Saved entries:
┌──

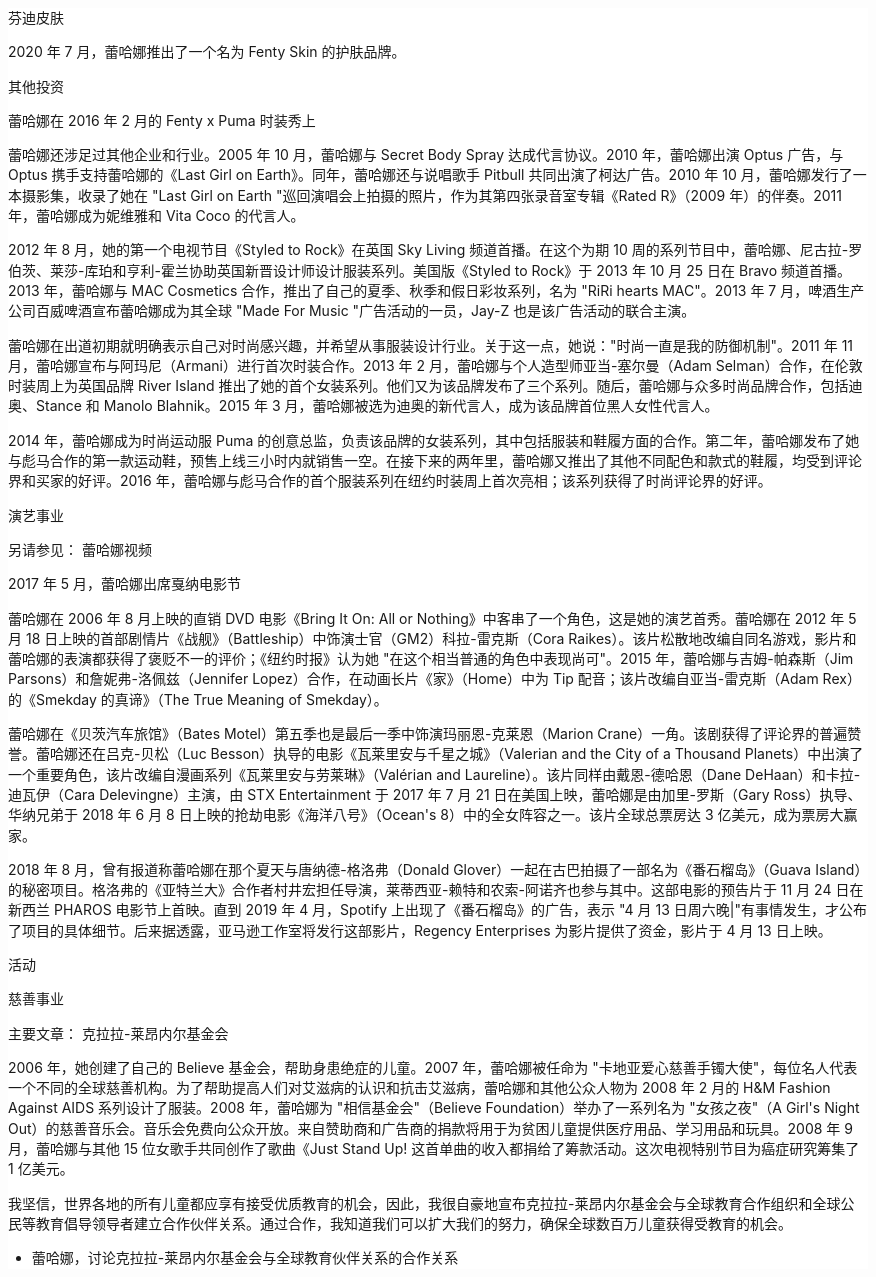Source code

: 芬迪皮肤

2020 年 7 月，蕾哈娜推出了一个名为 Fenty Skin 的护肤品牌。

其他投资

蕾哈娜在 2016 年 2 月的 Fenty x Puma 时装秀上

蕾哈娜还涉足过其他企业和行业。2005 年 10 月，蕾哈娜与 Secret Body Spray 达成代言协议。2010 年，蕾哈娜出演 Optus 广告，与 Optus 携手支持蕾哈娜的《Last Girl on Earth》。同年，蕾哈娜还与说唱歌手 Pitbull 共同出演了柯达广告。2010 年 10 月，蕾哈娜发行了一本摄影集，收录了她在 "Last Girl on Earth "巡回演唱会上拍摄的照片，作为其第四张录音室专辑《Rated R》（2009 年）的伴奏。2011 年，蕾哈娜成为妮维雅和 Vita Coco 的代言人。

2012 年 8 月，她的第一个电视节目《Styled to Rock》在英国 Sky Living 频道首播。在这个为期 10 周的系列节目中，蕾哈娜、尼古拉-罗伯茨、莱莎-库珀和亨利-霍兰协助英国新晋设计师设计服装系列。美国版《Styled to Rock》于 2013 年 10 月 25 日在 Bravo 频道首播。2013 年，蕾哈娜与 MAC Cosmetics 合作，推出了自己的夏季、秋季和假日彩妆系列，名为 "RiRi hearts MAC"。2013 年 7 月，啤酒生产公司百威啤酒宣布蕾哈娜成为其全球 "Made For Music "广告活动的一员，Jay-Z 也是该广告活动的联合主演。

蕾哈娜在出道初期就明确表示自己对时尚感兴趣，并希望从事服装设计行业。关于这一点，她说："时尚一直是我的防御机制"。2011 年 11 月，蕾哈娜宣布与阿玛尼（Armani）进行首次时装合作。2013 年 2 月，蕾哈娜与个人造型师亚当-塞尔曼（Adam Selman）合作，在伦敦时装周上为英国品牌 River Island 推出了她的首个女装系列。他们又为该品牌发布了三个系列。随后，蕾哈娜与众多时尚品牌合作，包括迪奥、Stance 和 Manolo Blahnik。2015 年 3 月，蕾哈娜被选为迪奥的新代言人，成为该品牌首位黑人女性代言人。

2014 年，蕾哈娜成为时尚运动服 Puma 的创意总监，负责该品牌的女装系列，其中包括服装和鞋履方面的合作。第二年，蕾哈娜发布了她与彪马合作的第一款运动鞋，预售上线三小时内就销售一空。在接下来的两年里，蕾哈娜又推出了其他不同配色和款式的鞋履，均受到评论界和买家的好评。2016 年，蕾哈娜与彪马合作的首个服装系列在纽约时装周上首次亮相；该系列获得了时尚评论界的好评。

演艺事业

另请参见： 蕾哈娜视频

2017 年 5 月，蕾哈娜出席戛纳电影节

蕾哈娜在 2006 年 8 月上映的直销 DVD 电影《Bring It On: All or Nothing》中客串了一个角色，这是她的演艺首秀。蕾哈娜在 2012 年 5 月 18 日上映的首部剧情片《战舰》（Battleship）中饰演士官（GM2）科拉-雷克斯（Cora Raikes）。该片松散地改编自同名游戏，影片和蕾哈娜的表演都获得了褒贬不一的评价；《纽约时报》认为她 "在这个相当普通的角色中表现尚可"。2015 年，蕾哈娜与吉姆-帕森斯（Jim Parsons）和詹妮弗-洛佩兹（Jennifer Lopez）合作，在动画长片《家》（Home）中为 Tip 配音；该片改编自亚当-雷克斯（Adam Rex）的《Smekday 的真谛》（The True Meaning of Smekday）。

蕾哈娜在《贝茨汽车旅馆》（Bates Motel）第五季也是最后一季中饰演玛丽恩-克莱恩（Marion Crane）一角。该剧获得了评论界的普遍赞誉。蕾哈娜还在吕克-贝松（Luc Besson）执导的电影《瓦莱里安与千星之城》（Valerian and the City of a Thousand Planets）中出演了一个重要角色，该片改编自漫画系列《瓦莱里安与劳莱琳》（Valérian and Laureline）。该片同样由戴恩-德哈恩（Dane DeHaan）和卡拉-迪瓦伊（Cara Delevingne）主演，由 STX Entertainment 于 2017 年 7 月 21 日在美国上映，蕾哈娜是由加里-罗斯（Gary Ross）执导、华纳兄弟于 2018 年 6 月 8 日上映的抢劫电影《海洋八号》（Ocean's 8）中的全女阵容之一。该片全球总票房达 3 亿美元，成为票房大赢家。

2018 年 8 月，曾有报道称蕾哈娜在那个夏天与唐纳德-格洛弗（Donald Glover）一起在古巴拍摄了一部名为《番石榴岛》（Guava Island）的秘密项目。格洛弗的《亚特兰大》合作者村井宏担任导演，莱蒂西亚-赖特和农索-阿诺齐也参与其中。这部电影的预告片于 11 月 24 日在新西兰 PHAROS 电影节上首映。直到 2019 年 4 月，Spotify 上出现了《番石榴岛》的广告，表示 "4 月 13 日周六晚|"有事情发生，才公布了项目的具体细节。后来据透露，亚马逊工作室将发行这部影片，Regency Enterprises 为影片提供了资金，影片于 4 月 13 日上映。

活动

慈善事业

主要文章： 克拉拉-莱昂内尔基金会

2006 年，她创建了自己的 Believe 基金会，帮助身患绝症的儿童。2007 年，蕾哈娜被任命为 "卡地亚爱心慈善手镯大使"，每位名人代表一个不同的全球慈善机构。为了帮助提高人们对艾滋病的认识和抗击艾滋病，蕾哈娜和其他公众人物为 2008 年 2 月的 H&M Fashion Against AIDS 系列设计了服装。2008 年，蕾哈娜为 "相信基金会"（Believe Foundation）举办了一系列名为 "女孩之夜"（A Girl's Night Out）的慈善音乐会。音乐会免费向公众开放。来自赞助商和广告商的捐款将用于为贫困儿童提供医疗用品、学习用品和玩具。2008 年 9 月，蕾哈娜与其他 15 位女歌手共同创作了歌曲《Just Stand Up! 这首单曲的收入都捐给了筹款活动。这次电视特别节目为癌症研究筹集了 1 亿美元。

我坚信，世界各地的所有儿童都应享有接受优质教育的机会，因此，我很自豪地宣布克拉拉-莱昂内尔基金会与全球教育合作组织和全球公民等教育倡导领导者建立合作伙伴关系。通过合作，我知道我们可以扩大我们的努力，确保全球数百万儿童获得受教育的机会。

- 蕾哈娜，讨论克拉拉-莱昂内尔基金会与全球教育伙伴关系的合作关系
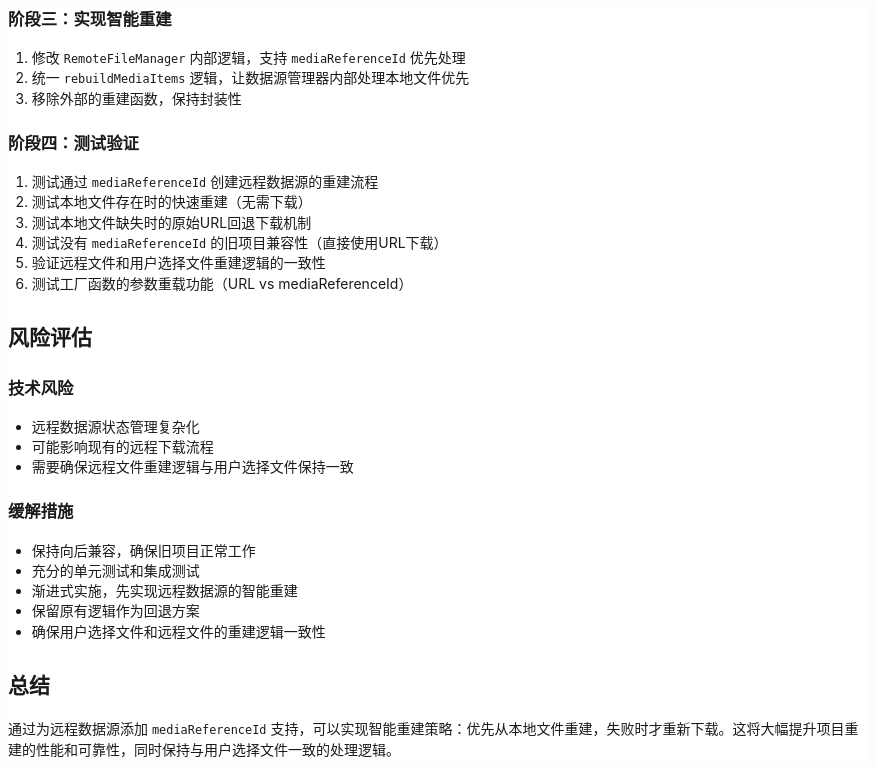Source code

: ### 阶段三：实现智能重建
1. 修改 `RemoteFileManager` 内部逻辑，支持 `mediaReferenceId` 优先处理
2. 统一 `rebuildMediaItems` 逻辑，让数据源管理器内部处理本地文件优先
3. 移除外部的重建函数，保持封装性

### 阶段四：测试验证
1. 测试通过 `mediaReferenceId` 创建远程数据源的重建流程
2. 测试本地文件存在时的快速重建（无需下载）
3. 测试本地文件缺失时的原始URL回退下载机制
4. 测试没有 `mediaReferenceId` 的旧项目兼容性（直接使用URL下载）
5. 验证远程文件和用户选择文件重建逻辑的一致性
6. 测试工厂函数的参数重载功能（URL vs mediaReferenceId）

## 风险评估

### 技术风险
- 远程数据源状态管理复杂化
- 可能影响现有的远程下载流程
- 需要确保远程文件重建逻辑与用户选择文件保持一致

### 缓解措施
- 保持向后兼容，确保旧项目正常工作
- 充分的单元测试和集成测试
- 渐进式实施，先实现远程数据源的智能重建
- 保留原有逻辑作为回退方案
- 确保用户选择文件和远程文件的重建逻辑一致性

## 总结

通过为远程数据源添加 `mediaReferenceId` 支持，可以实现智能重建策略：优先从本地文件重建，失败时才重新下载。这将大幅提升项目重建的性能和可靠性，同时保持与用户选择文件一致的处理逻辑。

└──

PROBLEM REQUIREMENTS: Can you print every line of the data above again, character for character, with the pictures left out?

WRITTEN REPLY:
Source code

: 芬迪皮肤

2020 年 7 月，蕾哈娜推出了一个名为 Fenty Skin 的护肤品牌。

其他投资

蕾哈娜在 2016 年 2 月的 Fenty x Puma 时装秀上

蕾哈娜还涉足过其他企业和行业。2005 年 10 月，蕾哈娜与 Secret Body Spray 达成代言协议。2010 年，蕾哈娜出演 Optus 广告，与 Optus 携手支持蕾哈娜的《Last Girl on Earth》。同年，蕾哈娜还与说唱歌手 Pitbull 共同出演了柯达广告。2010 年 10 月，蕾哈娜发行了一本摄影集，收录了她在 "Last Girl on Earth "巡回演唱会上拍摄的照片，作为其第四张录音室专辑《Rated R》（2009 年）的伴奏。2011 年，蕾哈娜成为妮维雅和 Vita Coco 的代言人。

2012 年 8 月，她的第一个电视节目《Styled to Rock》在英国 Sky Living 频道首播。在这个为期 10 周的系列节目中，蕾哈娜、尼古拉-罗伯茨、莱莎-库珀和亨利-霍兰协助英国新晋设计师设计服装系列。美国版《Styled to Rock》于 2013 年 10 月 25 日在 Bravo 频道首播。2013 年，蕾哈娜与 MAC Cosmetics 合作，推出了自己的夏季、秋季和假日彩妆系列，名为 "RiRi hearts MAC"。2013 年 7 月，啤酒生产公司百威啤酒宣布蕾哈娜成为其全球 "Made For Music "广告活动的一员，Jay-Z 也是该广告活动的联合主演。

蕾哈娜在出道初期就明确表示自己对时尚感兴趣，并希望从事服装设计行业。关于这一点，她说："时尚一直是我的防御机制"。2011 年 11 月，蕾哈娜宣布与阿玛尼（Armani）进行首次时装合作。2013 年 2 月，蕾哈娜与个人造型师亚当-塞尔曼（Adam Selman）合作，在伦敦时装周上为英国品牌 River Island 推出了她的首个女装系列。他们又为该品牌发布了三个系列。随后，蕾哈娜与众多时尚品牌合作，包括迪奥、Stance 和 Manolo Blahnik。2015 年 3 月，蕾哈娜被选为迪奥的新代言人，成为该品牌首位黑人女性代言人。

2014 年，蕾哈娜成为时尚运动服 Puma 的创意总监，负责该品牌的女装系列，其中包括服装和鞋履方面的合作。第二年，蕾哈娜发布了她与彪马合作的第一款运动鞋，预售上线三小时内就销售一空。在接下来的两年里，蕾哈娜又推出了其他不同配色和款式的鞋履，均受到评论界和买家的好评。2016 年，蕾哈娜与彪马合作的首个服装系列在纽约时装周上首次亮相；该系列获得了时尚评论界的好评。

演艺事业

另请参见： 蕾哈娜视频

2017 年 5 月，蕾哈娜出席戛纳电影节

蕾哈娜在 2006 年 8 月上映的直销 DVD 电影《Bring It On: All or Nothing》中客串了一个角色，这是她的演艺首秀。蕾哈娜在 2012 年 5 月 18 日上映的首部剧情片《战舰》（Battleship）中饰演士官（GM2）科拉-雷克斯（Cora Raikes）。该片松散地改编自同名游戏，影片和蕾哈娜的表演都获得了褒贬不一的评价；《纽约时报》认为她 "在这个相当普通的角色中表现尚可"。2015 年，蕾哈娜与吉姆-帕森斯（Jim Parsons）和詹妮弗-洛佩兹（Jennifer Lopez）合作，在动画长片《家》（Home）中为 Tip 配音；该片改编自亚当-雷克斯（Adam Rex）的《Smekday 的真谛》（The True Meaning of Smekday）。

蕾哈娜在《贝茨汽车旅馆》（Bates Motel）第五季也是最后一季中饰演玛丽恩-克莱恩（Marion Crane）一角。该剧获得了评论界的普遍赞誉。蕾哈娜还在吕克-贝松（Luc Besson）执导的电影《瓦莱里安与千星之城》（Valerian and the City of a Thousand Planets）中出演了一个重要角色，该片改编自漫画系列《瓦莱里安与劳莱琳》（Valérian and Laureline）。该片同样由戴恩-德哈恩（Dane DeHaan）和卡拉-迪瓦伊（Cara Delevingne）主演，由 STX Entertainment 于 2017 年 7 月 21 日在美国上映，蕾哈娜是由加里-罗斯（Gary Ross）执导、华纳兄弟于 2018 年 6 月 8 日上映的抢劫电影《海洋八号》（Ocean's 8）中的全女阵容之一。该片全球总票房达 3 亿美元，成为票房大赢家。

2018 年 8 月，曾有报道称蕾哈娜在那个夏天与唐纳德-格洛弗（Donald Glover）一起在古巴拍摄了一部名为《番石榴岛》（Guava Island）的秘密项目。格洛弗的《亚特兰大》合作者村井宏担任导演，莱蒂西亚-赖特和农索-阿诺齐也参与其中。这部电影的预告片于 11 月 24 日在新西兰 PHAROS 电影节上首映。直到 2019 年 4 月，Spotify 上出现了《番石榴岛》的广告，表示 "4 月 13 日周六晚|"有事情发生，才公布了项目的具体细节。后来据透露，亚马逊工作室将发行这部影片，Regency Enterprises 为影片提供了资金，影片于 4 月 13 日上映。

活动

慈善事业

主要文章： 克拉拉-莱昂内尔基金会

2006 年，她创建了自己的 Believe 基金会，帮助身患绝症的儿童。2007 年，蕾哈娜被任命为 "卡地亚爱心慈善手镯大使"，每位名人代表一个不同的全球慈善机构。为了帮助提高人们对艾滋病的认识和抗击艾滋病，蕾哈娜和其他公众人物为 2008 年 2 月的 H&M Fashion Against AIDS 系列设计了服装。2008 年，蕾哈娜为 "相信基金会"（Believe Foundation）举办了一系列名为 "女孩之夜"（A Girl's Night Out）的慈善音乐会。音乐会免费向公众开放。来自赞助商和广告商的捐款将用于为贫困儿童提供医疗用品、学习用品和玩具。2008 年 9 月，蕾哈娜与其他 15 位女歌手共同创作了歌曲《Just Stand Up! 这首单曲的收入都捐给了筹款活动。这次电视特别节目为癌症研究筹集了 1 亿美元。

我坚信，世界各地的所有儿童都应享有接受优质教育的机会，因此，我很自豪地宣布克拉拉-莱昂内尔基金会与全球教育合作组织和全球公民等教育倡导领导者建立合作伙伴关系。通过合作，我知道我们可以扩大我们的努力，确保全球数百万儿童获得受教育的机会。

- 蕾哈娜，讨论克拉拉-莱昂内尔基金会与全球教育伙伴关系的合作关系
Source code

: ### 阶段三：实现智能重建
1. 修改 `RemoteFileManager` 内部逻辑，支持 `mediaReferenceId` 优先处理
2. 统一 `rebuildMediaItems` 逻辑，让数据源管理器内部处理本地文件优先
3. 移除外部的重建函数，保持封装性

### 阶段四：测试验证
1. 测试通过 `mediaReferenceId` 创建远程数据源的重建流程
2. 测试本地文件存在时的快速重建（无需下载）
3. 测试本地文件缺失时的原始URL回退下载机制
4. 测试没有 `mediaReferenceId` 的旧项目兼容性（直接使用URL下载）
5. 验证远程文件和用户选择文件重建逻辑的一致性
6. 测试工厂函数的参数重载功能（URL vs mediaReferenceId）

## 风险评估

### 技术风险
- 远程数据源状态管理复杂化
- 可能影响现有的远程下载流程
- 需要确保远程文件重建逻辑与用户选择文件保持一致

### 缓解措施
- 保持向后兼容，确保旧项目正常工作
- 充分的单元测试和集成测试
- 渐进式实施，先实现远程数据源的智能重建
- 保留原有逻辑作为回退方案
- 确保用户选择文件和远程文件的重建逻辑一致性

## 总结

通过为远程数据源添加 `mediaReferenceId` 支持，可以实现智能重建策略：优先从本地文件重建，失败时才重新下载。这将大幅提升项目重建的性能和可靠性，同时保持与用户选择文件一致的处理逻辑。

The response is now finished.